Piezo-electric materials have been known for many years. They change their dimensions when subjected to an electric field or, conversely generate a voltage when subjected to mechanical strain.

The ceramic barium titanate and crystals such as Rochelle salt and quartz are two materials that have been used for many years in devices such as crystal phono cartridges, ultrasonic transducers, and quartz oscillators but their stiffness is too high and mechanical loss too low for wide-frequency-range audio applications.

High polymer films, however, are very thin, some 8 to 300 μm, and have very low mechanical stiffness, which makes them ideal for transducer diaphragms. The basic film is made piezo electric by stretching it to up to four times its original length, depositing aluminum on each side for electrodes, and polarizing with a high DC electric field at 80–100ºC for about an hour.

When voltage is later applied across the film, it vibrates in a transverse direction, becoming alternately longer and shorter. If the material is shaped into an arc, this lengthening and shortening are translated into a pulsating movement, which will generate sound waves in sympathy with the electrical input signal.

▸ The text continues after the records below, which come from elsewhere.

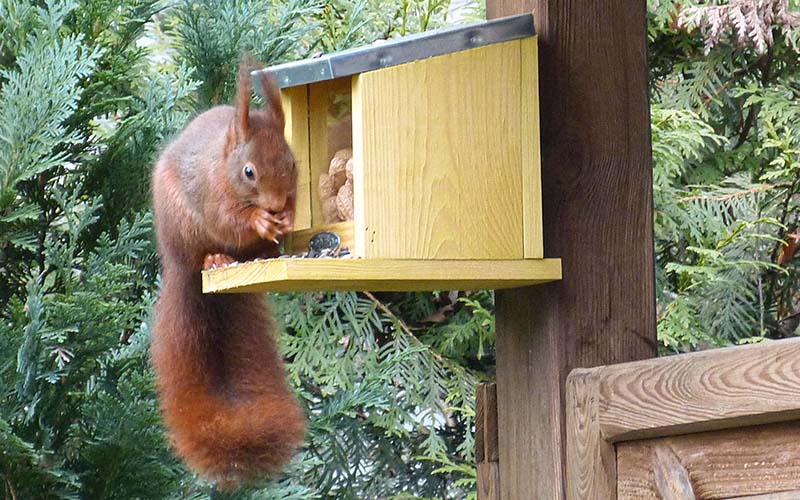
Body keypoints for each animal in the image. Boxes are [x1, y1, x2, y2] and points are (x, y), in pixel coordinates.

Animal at [150, 63, 304, 487]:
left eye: (293, 163)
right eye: (249, 171)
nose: (275, 204)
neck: (223, 164)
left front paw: (286, 217)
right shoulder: (211, 193)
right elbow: (228, 220)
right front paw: (259, 220)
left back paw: (267, 250)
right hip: (184, 230)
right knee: (204, 253)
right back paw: (215, 259)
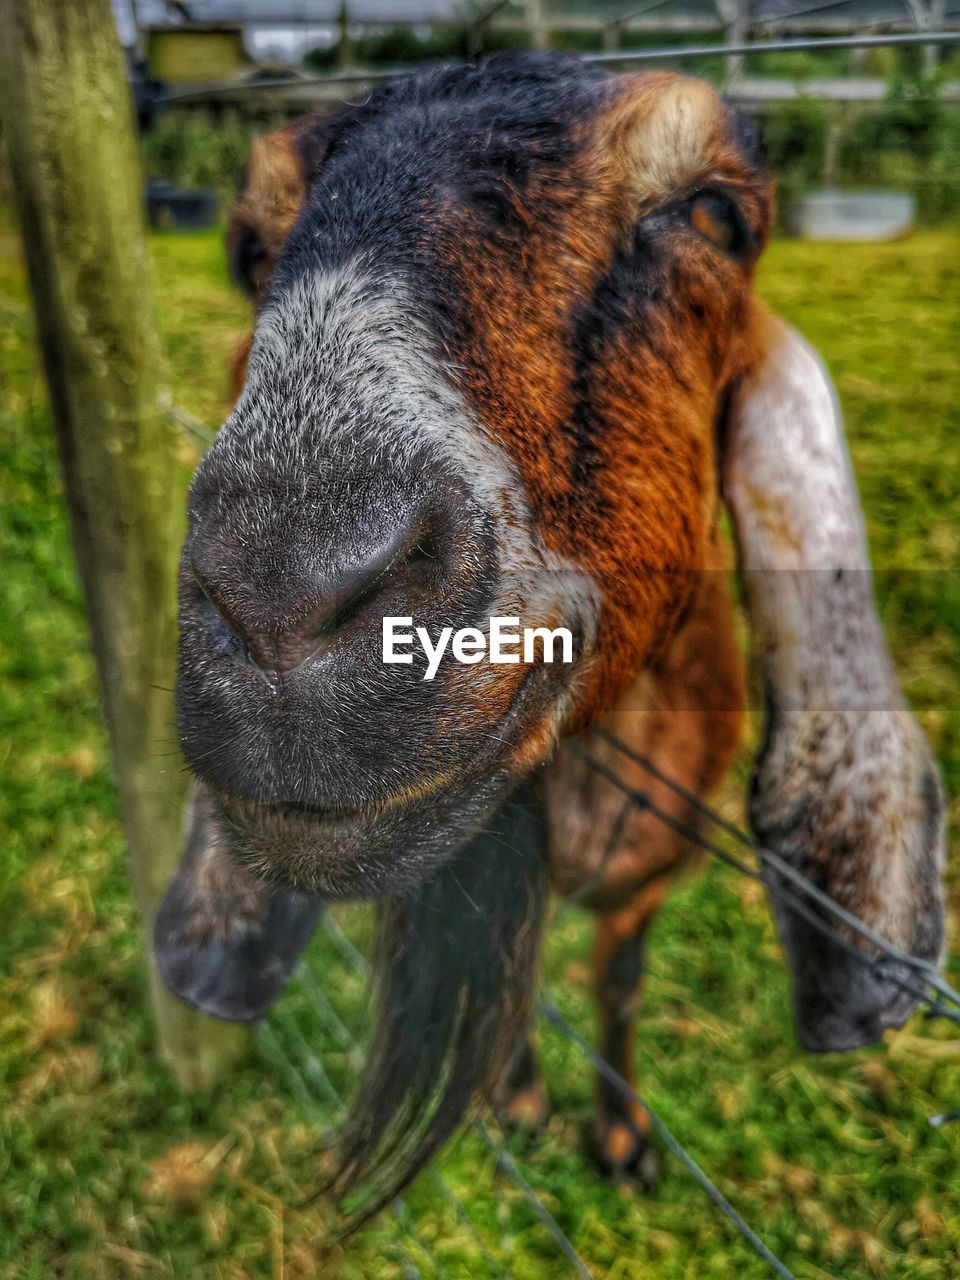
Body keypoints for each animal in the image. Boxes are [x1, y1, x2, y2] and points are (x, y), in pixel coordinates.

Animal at [154, 57, 952, 1218]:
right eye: (251, 250)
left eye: (716, 216)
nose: (281, 588)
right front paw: (524, 1103)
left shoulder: (652, 872)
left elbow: (616, 978)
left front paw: (619, 1138)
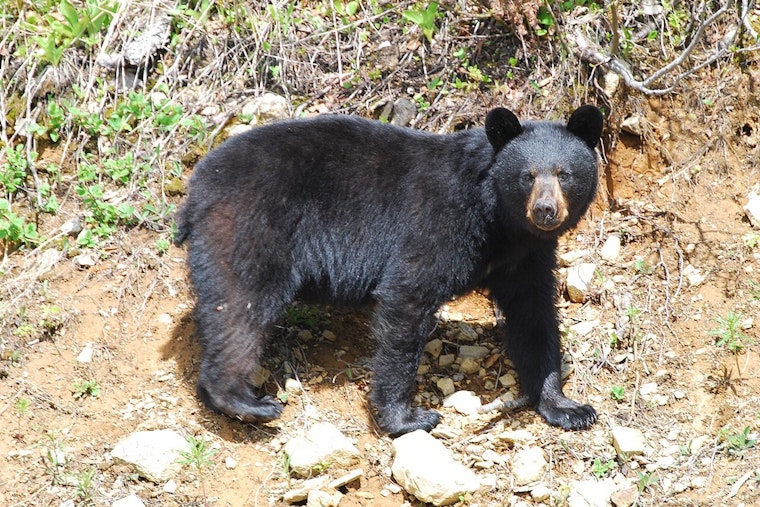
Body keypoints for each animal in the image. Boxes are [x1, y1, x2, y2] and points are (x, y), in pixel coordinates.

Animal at [174, 104, 604, 437]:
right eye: (526, 175)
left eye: (564, 173)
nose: (545, 210)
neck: (500, 223)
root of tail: (196, 188)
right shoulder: (439, 224)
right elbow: (407, 297)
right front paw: (407, 418)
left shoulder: (526, 257)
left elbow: (533, 316)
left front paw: (567, 406)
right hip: (251, 225)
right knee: (241, 306)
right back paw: (245, 401)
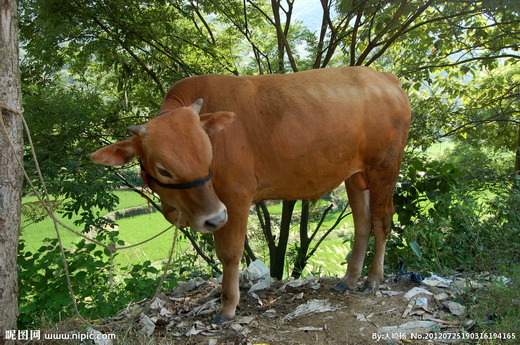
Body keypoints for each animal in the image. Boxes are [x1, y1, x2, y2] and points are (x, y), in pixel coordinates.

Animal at [92, 66, 410, 322]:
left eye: (207, 155)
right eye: (163, 169)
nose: (214, 217)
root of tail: (385, 78)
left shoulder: (235, 198)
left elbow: (230, 254)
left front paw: (227, 307)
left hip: (384, 168)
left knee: (382, 221)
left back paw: (373, 279)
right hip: (355, 176)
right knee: (362, 224)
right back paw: (350, 278)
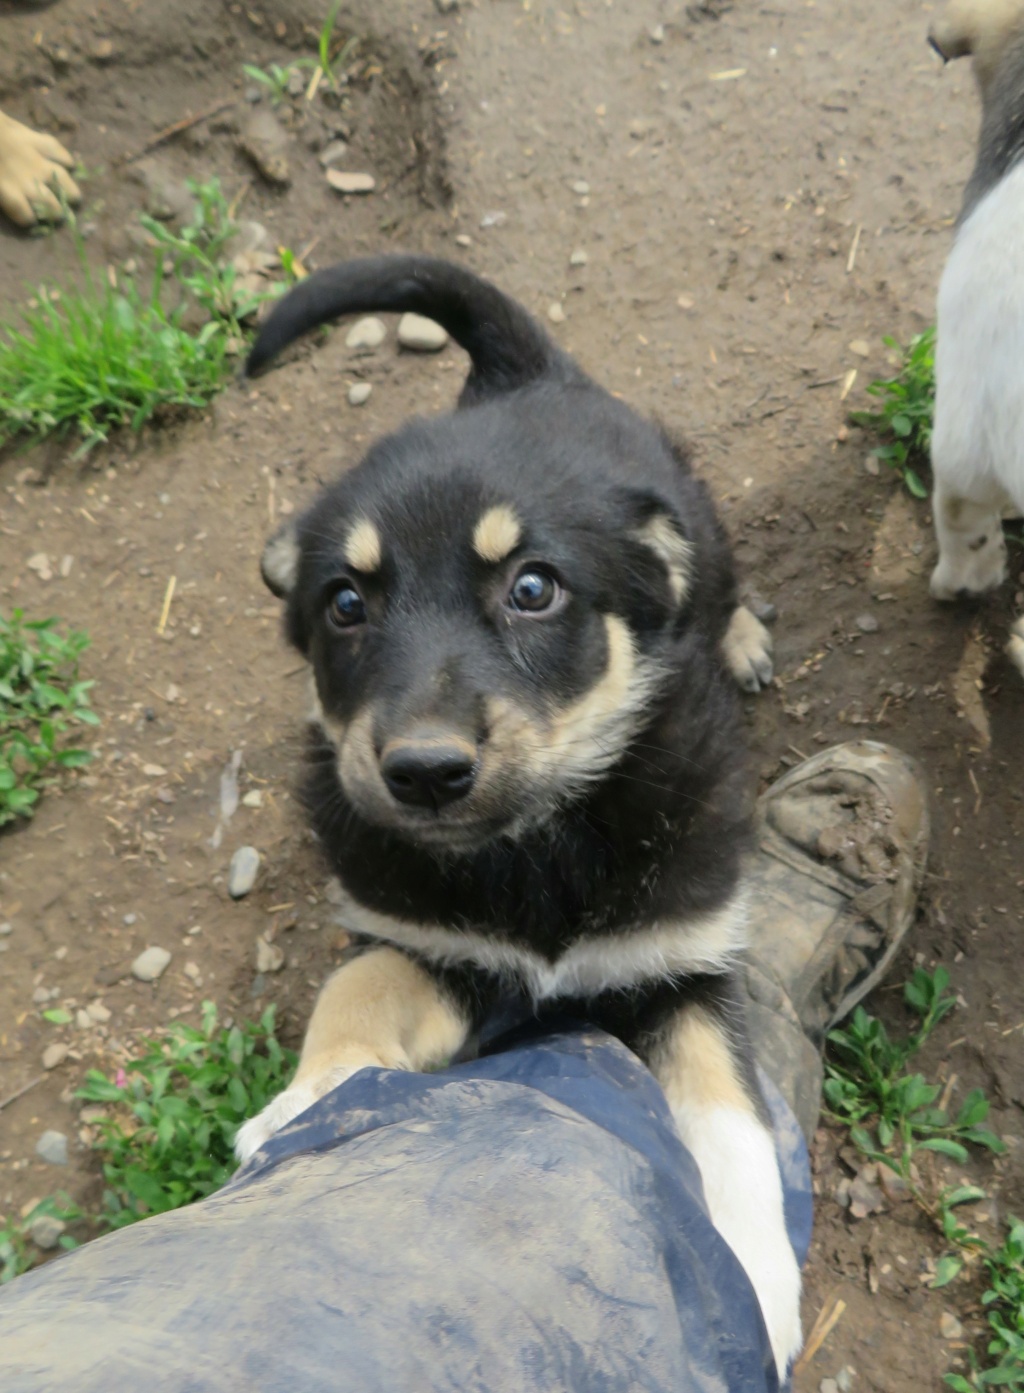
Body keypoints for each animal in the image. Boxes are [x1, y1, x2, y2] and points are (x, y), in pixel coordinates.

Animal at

It is a relatively simple matter to stretch the high polymer diaphragm across a piece of polyurethane foam pressing against a suspension board to create an arc-shaped diaphragm and make a very simple form of headphone.

High polymer transducers were first developed by Pioneer. Advantages are claimed to be a very low moving mass, similar to electrostatics but without the complexity, and, of course, no power supply. The high polymer headphone is also claimed to be much more sensitive than the electrostatic type and unaffected by humidity, which can reduce the sensitivity of electrostatics. Harmonic distortion is also said to be very low at under 1%.